As destructive as the secret eating could (and would) be, it was unfortunately not the only manifestation of my PTSD. Actually, it was only a small part of it, though there were characteristics of it that bled over into the other areas. The basic nature of the secret eating allowed me to enter a state of Shut Down. Emotionally and intellectually, I was not THERE. The extent to which I was an aware individual went away for a while and I just existed.
There were other areas in my life where this Shut Down began to happen that, quite frankly, baffled me. As a kid, I lacked the understanding of what was happening to me and had no idea how to stop it. The adults around me, guardians and teachers, did not find it needful to look for the root of why I was Shutting Down. Instead, they just opted to punish it.
I think the best example of this has to do with book reports. When we began the year, book reports weren't a part of how our grades were calculated. About the second six weeks of the first semester, however, our teacher decided that we would not only do book reports but that they would be a separate part of our grade. Her grade sheets were typed up already, so she just wrote 'book reports' at the bottom of the page in blue ink and would assign a grade accordingly.
I failed the book report line. I failed it because I could not bring myself to do them. Not WOULD NOT do them. I COULD NOT do them.
To this day, I am baffled by this. I was an avid reader. In fact, my stepfather had made the huge and very 1980s mistake of joining Science Fiction Book Club and I was pouring through books. When I would finish my work in class, I would pull out my book and read on it. Sometimes I would read through recess.
My teacher remarked on this one day. I was in the classroom before the bell rang, my book on my desk as I read. She watched me for a while and then sighed. I looked up a her and asked her what was wrong.
"I just don't GET you, Lilly," she said. "You are reading all the time. I know you understand what you are reading."
"Yes, I love reading."
"Then why won't you do the book report sheets? When you finish one of your books, you just need to fill out the book report sheet and you will pass this requirement. How can you be so lazy that you can't do that?"
Of course, she answered her own question . . . at least to the extent that she wished to consider it. She believed and my mother and stepfather believed . . . and therefore, I believed . . . that I was just too lazy to do the book reports. Just too lazy, as all fat children are lazy, to fill out a piece of paper talking about the book I read.
I started so many of those book reports. I would get the little form as had to fill out.

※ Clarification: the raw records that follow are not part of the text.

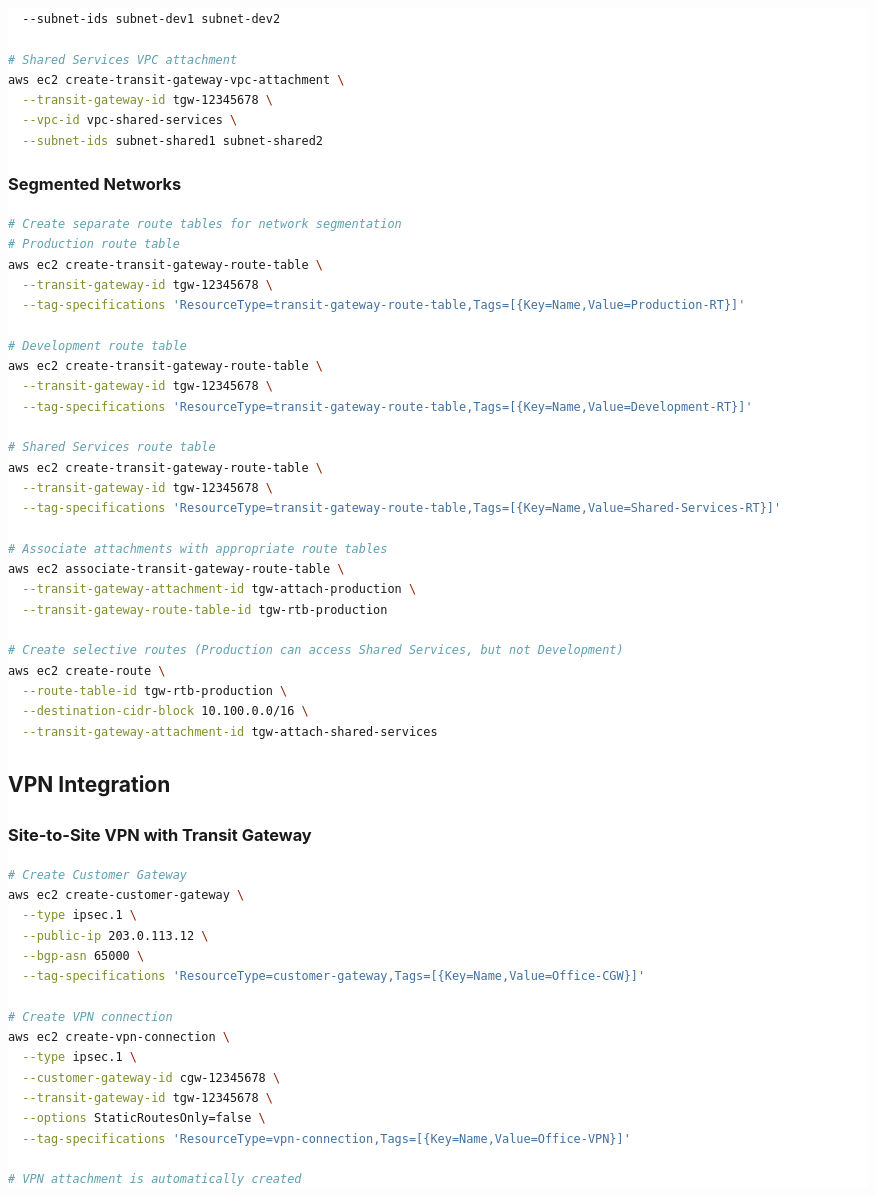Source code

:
 ```bash
  --subnet-ids subnet-dev1 subnet-dev2

# Shared Services VPC attachment
aws ec2 create-transit-gateway-vpc-attachment \
  --transit-gateway-id tgw-12345678 \
  --vpc-id vpc-shared-services \
  --subnet-ids subnet-shared1 subnet-shared2
```

### Segmented Networks
```bash
# Create separate route tables for network segmentation
# Production route table
aws ec2 create-transit-gateway-route-table \
  --transit-gateway-id tgw-12345678 \
  --tag-specifications 'ResourceType=transit-gateway-route-table,Tags=[{Key=Name,Value=Production-RT}]'

# Development route table
aws ec2 create-transit-gateway-route-table \
  --transit-gateway-id tgw-12345678 \
  --tag-specifications 'ResourceType=transit-gateway-route-table,Tags=[{Key=Name,Value=Development-RT}]'

# Shared Services route table
aws ec2 create-transit-gateway-route-table \
  --transit-gateway-id tgw-12345678 \
  --tag-specifications 'ResourceType=transit-gateway-route-table,Tags=[{Key=Name,Value=Shared-Services-RT}]'

# Associate attachments with appropriate route tables
aws ec2 associate-transit-gateway-route-table \
  --transit-gateway-attachment-id tgw-attach-production \
  --transit-gateway-route-table-id tgw-rtb-production

# Create selective routes (Production can access Shared Services, but not Development)
aws ec2 create-route \
  --route-table-id tgw-rtb-production \
  --destination-cidr-block 10.100.0.0/16 \
  --transit-gateway-attachment-id tgw-attach-shared-services
```

## VPN Integration

### Site-to-Site VPN with Transit Gateway
```bash
# Create Customer Gateway
aws ec2 create-customer-gateway \
  --type ipsec.1 \
  --public-ip 203.0.113.12 \
  --bgp-asn 65000 \
  --tag-specifications 'ResourceType=customer-gateway,Tags=[{Key=Name,Value=Office-CGW}]'

# Create VPN connection
aws ec2 create-vpn-connection \
  --type ipsec.1 \
  --customer-gateway-id cgw-12345678 \
  --transit-gateway-id tgw-12345678 \
  --options StaticRoutesOnly=false \
  --tag-specifications 'ResourceType=vpn-connection,Tags=[{Key=Name,Value=Office-VPN}]'

# VPN attachment is automatically created
```
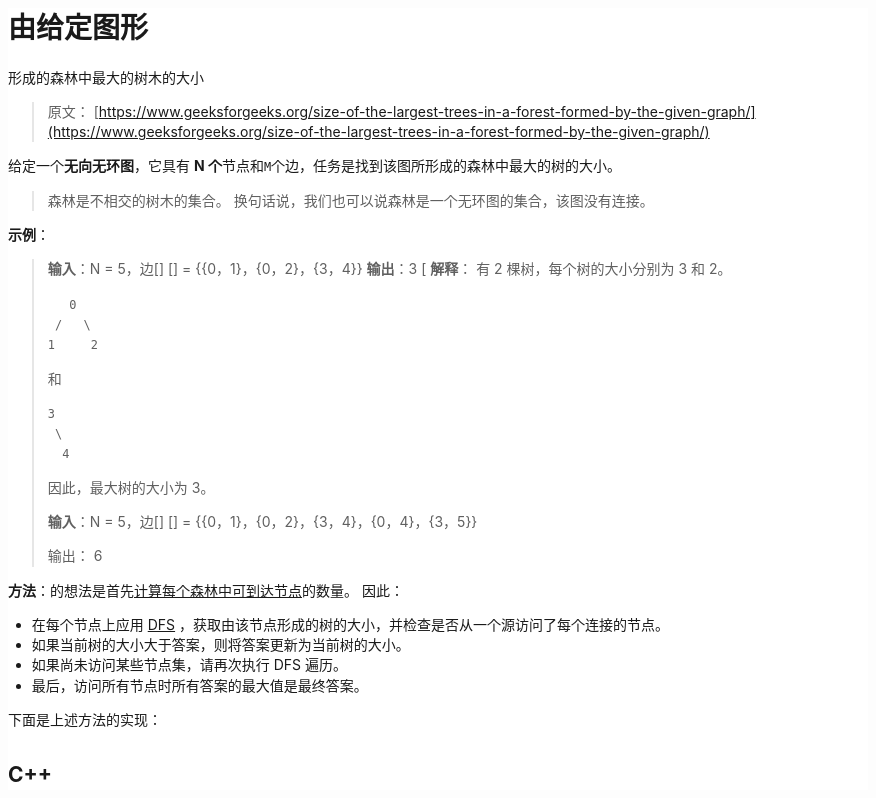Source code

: # 由给定图形

形成的森林中最大的树木的大小

> 原文： [https://www.geeksforgeeks.org/size-of-the-largest-trees-in-a-forest-formed-by-the-given-graph/](https://www.geeksforgeeks.org/size-of-the-largest-trees-in-a-forest-formed-by-the-given-graph/)

给定一个**无向无环图**，它具有 **N 个**节点和`M`个边，任务是找到该图所形成的森林中最大的树的大小。

> 森林是不相交的树木的集合。 换句话说，我们也可以说森林是一个无环图的集合，该图没有连接。

**示例**：

> **输入**：N = 5，边[] [] = {{0，1}，{0，2}，{3，4}}
> **输出**：3 [
> **解释**：
> 有 2 棵树，每个树的大小分别为 3 和 2。
> 
> ```
>    0
>  /   \
> 1     2
> 
> ```
> 
> 和
> 
> ```
> 3
>  \
>   4
> 
> ```
> 
> 因此，最大树的大小为 3。
> 
> **输入**：N = 5，边[] [] = {{0，1}，{0，2}，{3，4}，{0，4}，{3，5}}
> 
> 输出： 6

**方法**：的想法是首先[计算每个森林中可到达节点](https://www.geeksforgeeks.org/find-all-reachable-nodes-from-every-node-present-in-a-given-set/)的数量。 因此：

*   在每个节点上应用 [DFS](http://www.geeksforgeeks.org/depth-first-traversal-for-a-graph/) ，获取由该节点形成的树的大小，并检查是否从一个源访问了每个连接的节点。
*   如果当前树的大小大于答案，则将答案更新为当前树的大小。
*   如果尚未访问某些节点集，请再次执行 DFS 遍历。
*   最后，访问所有节点时所有答案的最大值是最终答案。

下面是上述方法的实现：

## C++
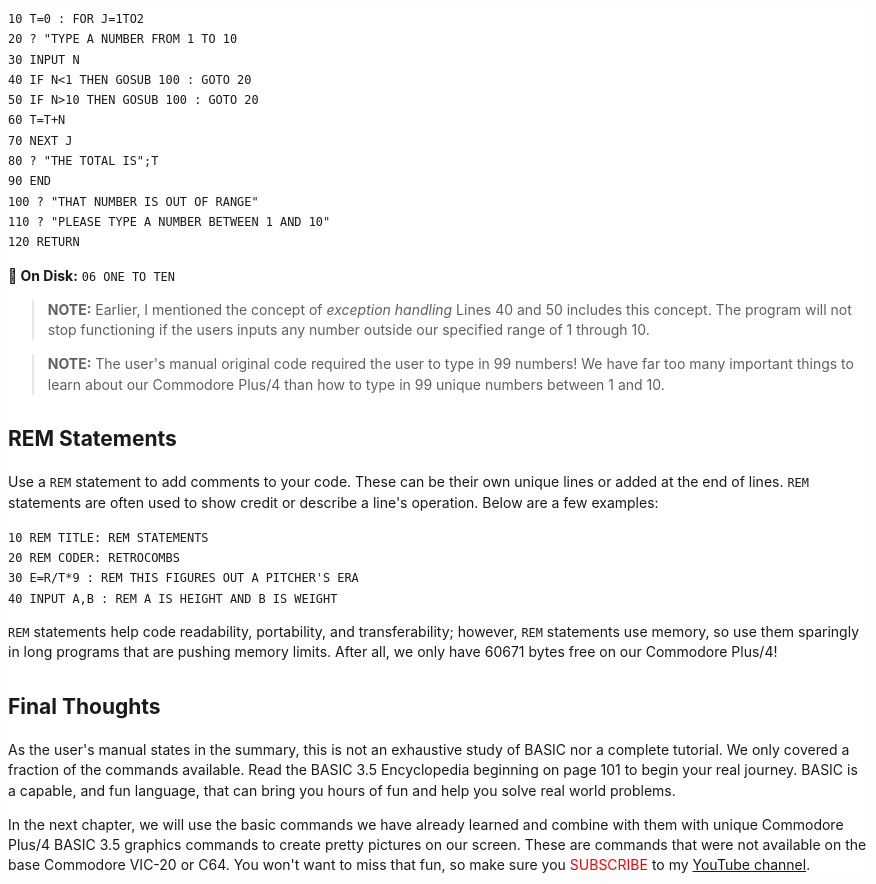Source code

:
 ```basic
10 T=0 : FOR J=1TO2
20 ? "TYPE A NUMBER FROM 1 TO 10
30 INPUT N
40 IF N<1 THEN GOSUB 100 : GOTO 20
50 IF N>10 THEN GOSUB 100 : GOTO 20
60 T=T+N
70 NEXT J
80 ? "THE TOTAL IS";T
90 END
100 ? "THAT NUMBER IS OUT OF RANGE"
110 ? "PLEASE TYPE A NUMBER BETWEEN 1 AND 10"
120 RETURN
```
**💾 On Disk:** `06 ONE TO TEN`

> **NOTE:** Earlier, I mentioned the concept of *exception handling* Lines 40 and 50 includes this concept. The program will not stop functioning if the users inputs any number outside our specified range of 1 through 10.

> **NOTE:** The user's manual original code required the user to type in 99 numbers! We have far too many important things to learn about our Commodore Plus/4 than how to type in 99 unique numbers between 1 and 10.

## REM Statements

Use a `REM` statement to add comments to your code. These can be their own unique lines or added at the end of lines. `REM` statements are often used to show credit or describe a line's operation. Below are a few examples:

```basic
10 REM TITLE: REM STATEMENTS
20 REM CODER: RETROCOMBS
30 E=R/T*9 : REM THIS FIGURES OUT A PITCHER'S ERA
40 INPUT A,B : REM A IS HEIGHT AND B IS WEIGHT
```

`REM` statements help code readability, portability, and transferability; however, `REM` statements use memory, so use them sparingly in long programs that are pushing memory limits. After all, we only have 60671 bytes free on our Commodore Plus/4!

## Final Thoughts

As the user's manual states in the summary, this is not an exhaustive study of BASIC nor a complete tutorial. We only covered a fraction of the commands available. Read the BASIC 3.5 Encyclopedia beginning on page 101 to begin your real journey. BASIC is a capable, and fun language, that can bring you hours of fun and help you solve real world problems.

In the next chapter, we will use the basic commands we have already learned and combine with them with unique Commodore Plus/4 BASIC 3.5 graphics commands to create pretty pictures on our screen. These are commands that were not available on the base Commodore VIC-20 or C64. You won't want to miss that fun, so make sure you <font color="red">SUBSCRIBE</font> to my [YouTube channel](https://www.youtube.com/stevencombs).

I still remember them because they were photocopied sideways on a legal sized sheet of paper. I would begin to fill them out and I would feel so happy that I was making this effort to do them and that I wouldn't fail and . . .
And nothing. I would stop. Every time I tried to fill one out, I would Shut Down, stop, and never finish it.
I have no idea why.
Over the many years since then, I'm thought about this specific Shut Down and tried to figure out why it happened. My current theory kind of runs like this: at this point in my young life, I was so fucked up over chaotic situations and random bullshit that my mind, in order to protect me, would seek out structure and hold on for dear life.
When the school year started, my teacher explained how grades would be calculated and what was expected of us. My mind accepted this as the order and structure of things and felt a certain level of comfort. When she threw us this curve ball about book reports, it was OUTSIDE of the order and structure my brain had accepted. And, as school was one of the few places where I could find order, structure, and control, my brain basically refused to allow the changes to be made.
My mind would not accept the book reports because they were an alteration in the ordered reality. Because my brain would not accept them, my body could not do them. No matter how hard I tried to force myself to finish one of those reports, my mind would just shut me down, and I couldn't.
Of all the strange things in my life, I have to say that Shut Down mode is the most difficult for me to comprehend. It frightens me that my mind can do things like this to me. It also frightens me how unpredictable and destructive it can be. I almost screwed up college twice because I went into Shut Down about a couple of classes and wouldn't go to them, but wouldn't go drop them either. Like the book report thing, something in my mind triggered and past that, I couldn't force myself to make the physical motions needed to accomplish whatever it was. I simply COULD NOT do it.
Quite often, I hear people complaining about overzealous teachers who will call DHS on parents or people who will send kids to therapy over every little thing. It always kind of annoys me when they talk about how over-reactive these people are. It annoys me because when I think about my own childhood, I wonder how different things could have been had I been given a chance to have some serious therapy or if a teacher had noticed the signs of how truly damaged I was. Honestly, it could have made all the difference in the world.
Because when you are a teacher and you have a student sitting in front of you who is clearly bright and capable of doing the assignment and she isn't, it might be prudent for you to consider the why of this. If that teacher had paused for a moment past her conclusion of "must just be lazy" and started asking me questions about my home life, she might have saved me a lot of painful years.